- [Exercise brief]: Beginning with the line below that contains "ENVELHECIMENTO SEGURO E SAUDÁVEL" and ending with the line that contains "15 de abril de 2026", copy every line exactly. Copy nothing else.

- [Data in this exercise]:
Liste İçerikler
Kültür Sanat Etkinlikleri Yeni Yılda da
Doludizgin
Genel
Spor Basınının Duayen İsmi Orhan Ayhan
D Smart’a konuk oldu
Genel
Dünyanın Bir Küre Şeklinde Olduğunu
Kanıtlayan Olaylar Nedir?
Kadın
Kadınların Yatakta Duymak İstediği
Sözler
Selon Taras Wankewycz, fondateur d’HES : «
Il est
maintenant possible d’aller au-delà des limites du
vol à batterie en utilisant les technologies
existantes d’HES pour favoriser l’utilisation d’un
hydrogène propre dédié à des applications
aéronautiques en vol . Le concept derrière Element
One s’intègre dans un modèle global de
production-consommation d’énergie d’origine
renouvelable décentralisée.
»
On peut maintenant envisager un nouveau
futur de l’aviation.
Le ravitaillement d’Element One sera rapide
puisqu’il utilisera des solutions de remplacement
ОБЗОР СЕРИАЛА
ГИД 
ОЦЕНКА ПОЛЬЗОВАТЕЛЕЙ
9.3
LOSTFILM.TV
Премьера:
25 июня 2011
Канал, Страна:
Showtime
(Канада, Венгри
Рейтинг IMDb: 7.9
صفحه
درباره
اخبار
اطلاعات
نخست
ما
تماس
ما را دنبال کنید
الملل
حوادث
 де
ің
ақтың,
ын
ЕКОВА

--

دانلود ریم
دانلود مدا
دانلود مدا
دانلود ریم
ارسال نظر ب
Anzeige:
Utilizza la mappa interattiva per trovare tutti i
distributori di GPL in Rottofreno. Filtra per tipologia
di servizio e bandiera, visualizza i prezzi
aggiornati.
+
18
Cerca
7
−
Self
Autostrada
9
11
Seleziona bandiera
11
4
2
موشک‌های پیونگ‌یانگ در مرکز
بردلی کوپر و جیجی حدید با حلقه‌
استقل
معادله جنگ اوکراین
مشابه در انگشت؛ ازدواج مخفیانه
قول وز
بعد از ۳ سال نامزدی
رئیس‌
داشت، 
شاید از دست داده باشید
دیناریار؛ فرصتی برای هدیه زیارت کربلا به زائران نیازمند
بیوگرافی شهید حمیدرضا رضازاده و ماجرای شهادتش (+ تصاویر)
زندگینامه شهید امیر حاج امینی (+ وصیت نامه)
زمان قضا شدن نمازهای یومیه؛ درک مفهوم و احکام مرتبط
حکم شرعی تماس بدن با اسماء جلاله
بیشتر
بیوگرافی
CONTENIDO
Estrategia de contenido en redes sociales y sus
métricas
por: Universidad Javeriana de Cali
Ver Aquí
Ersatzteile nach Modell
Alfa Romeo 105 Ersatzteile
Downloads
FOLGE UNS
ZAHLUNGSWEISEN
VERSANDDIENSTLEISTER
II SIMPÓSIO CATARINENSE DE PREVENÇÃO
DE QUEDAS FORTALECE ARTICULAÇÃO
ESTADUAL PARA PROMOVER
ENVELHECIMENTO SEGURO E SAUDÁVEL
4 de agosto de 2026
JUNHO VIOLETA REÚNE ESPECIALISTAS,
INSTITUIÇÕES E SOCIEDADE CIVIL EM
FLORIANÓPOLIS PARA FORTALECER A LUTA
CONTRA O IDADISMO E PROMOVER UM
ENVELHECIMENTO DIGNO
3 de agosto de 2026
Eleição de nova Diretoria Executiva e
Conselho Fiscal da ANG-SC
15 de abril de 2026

...

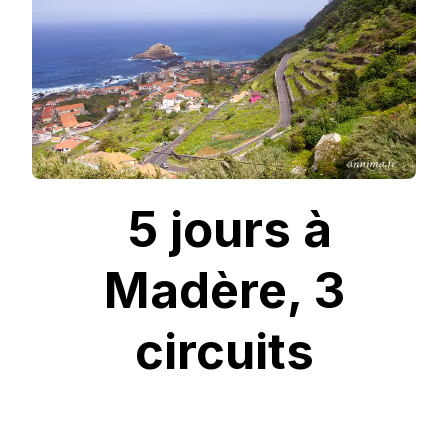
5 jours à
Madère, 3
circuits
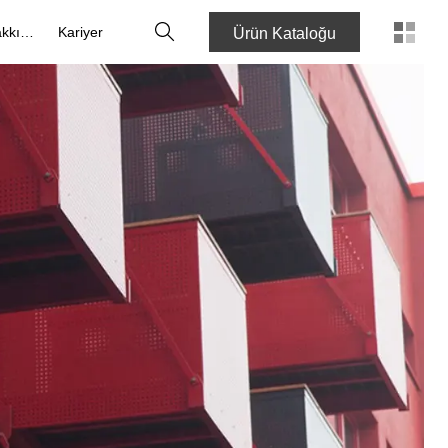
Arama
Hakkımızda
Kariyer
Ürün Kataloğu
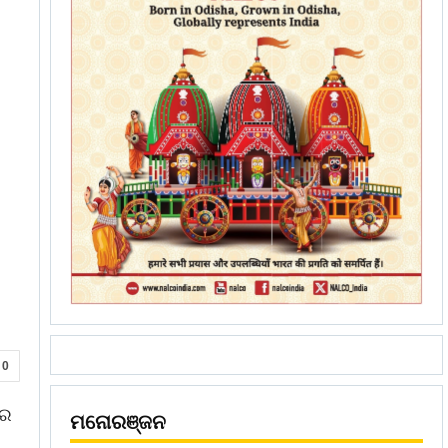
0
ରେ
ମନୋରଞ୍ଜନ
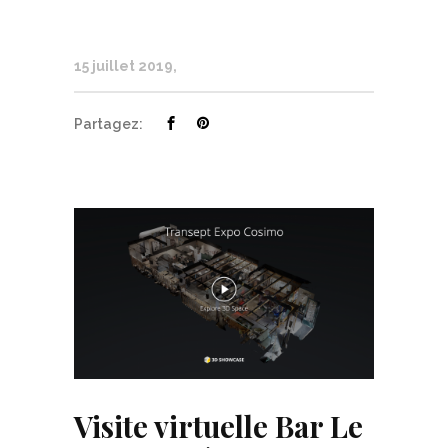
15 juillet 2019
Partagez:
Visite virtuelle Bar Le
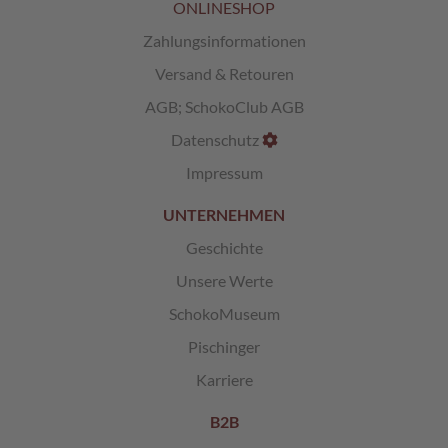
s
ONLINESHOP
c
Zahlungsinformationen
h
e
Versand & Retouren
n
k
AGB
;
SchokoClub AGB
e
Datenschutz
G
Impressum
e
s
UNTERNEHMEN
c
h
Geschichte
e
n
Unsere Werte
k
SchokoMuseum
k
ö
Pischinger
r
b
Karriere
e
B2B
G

- [Answer to the problem]:
ENVELHECIMENTO SEGURO E SAUDÁVEL
4 de agosto de 2026
JUNHO VIOLETA REÚNE ESPECIALISTAS,
INSTITUIÇÕES E SOCIEDADE CIVIL EM
FLORIANÓPOLIS PARA FORTALECER A LUTA
CONTRA O IDADISMO E PROMOVER UM
ENVELHECIMENTO DIGNO
3 de agosto de 2026
Eleição de nova Diretoria Executiva e
Conselho Fiscal da ANG-SC
15 de abril de 2026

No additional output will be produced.